Last time we offered some suggestions on making fall colors pop. But how do you make your photos stand out from the thousands of other fall photos and avoid the old worn out cliches?

A good photo still needs a point of interest that draws the viewer into the photo. Find a point of interest to create a stronger image. Look for a lone tree in a field, some wildlife, a winding path or a fence. Don’t forget to find leading lines that bring a viewer’s eye where you want it.

Try different perspectives. Find an overlook above all that autumn color. An overlook is an ideal opportunity to create a panorama.

If getting above the action isn’t possible, try shooting low for a new perspective. Those trees will look bigger and taller if shot from below.


Take advantage of the fog or morning mist. Fall colors will be muted, but it will add an interesting moody atmosphere to your photo. Put a bright tree in the foreground while the background is veiled in a mist, softening the contrasts and adding depth of field which will separate your subject from the background.

The golden hour-- the hour following sunrise or preceding sunset -- will help avoid harsh shadows and create warm colors. A cloudy day makes colors look richer. Remember to increase your ISO to maintain a nice depth of field on these days.


This is also a perfect time of year to take advantage of reflections. Lakes, ponds, rivers, even puddles, can capture colorful reflections and add even more pop to your photo. Long exposures that blur waterfalls or fast moving water can be exceptionally striking against the fall foliage.

Focus on the details. Photograph a single leaf, an acorn, bursting milkweed pods or mushrooms growing on the side of a tree.

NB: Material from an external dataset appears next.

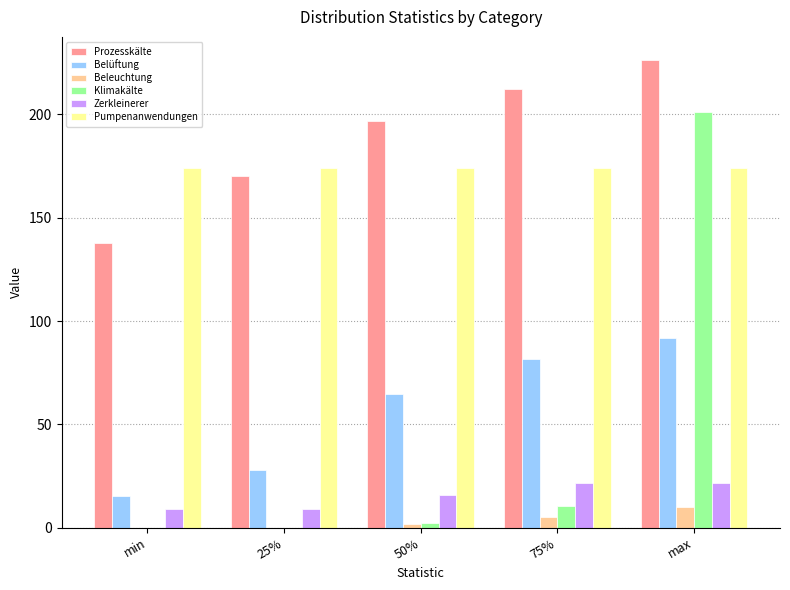

What are all the series names shown in the legend?

Prozesskälte, Belüftung, Beleuchtung, Klimakälte, Zerkleinerer, Pumpenanwendungen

Use a large aperture to blur background.

Have fun and practice some new artistic techniques such as in-camera double exposures or add camera movement to create motion. The trick here is to be sure the viewer still knows what they’re looking at.

For more inspiration, check out some of the photo sites on the internet to get some fresh ideas. Flickr, Instagram or 500px have stunning photos you can scroll through for free.

Minnesota is nearing its peak for fall colors, so I hope you all take the time and take advantage of the season.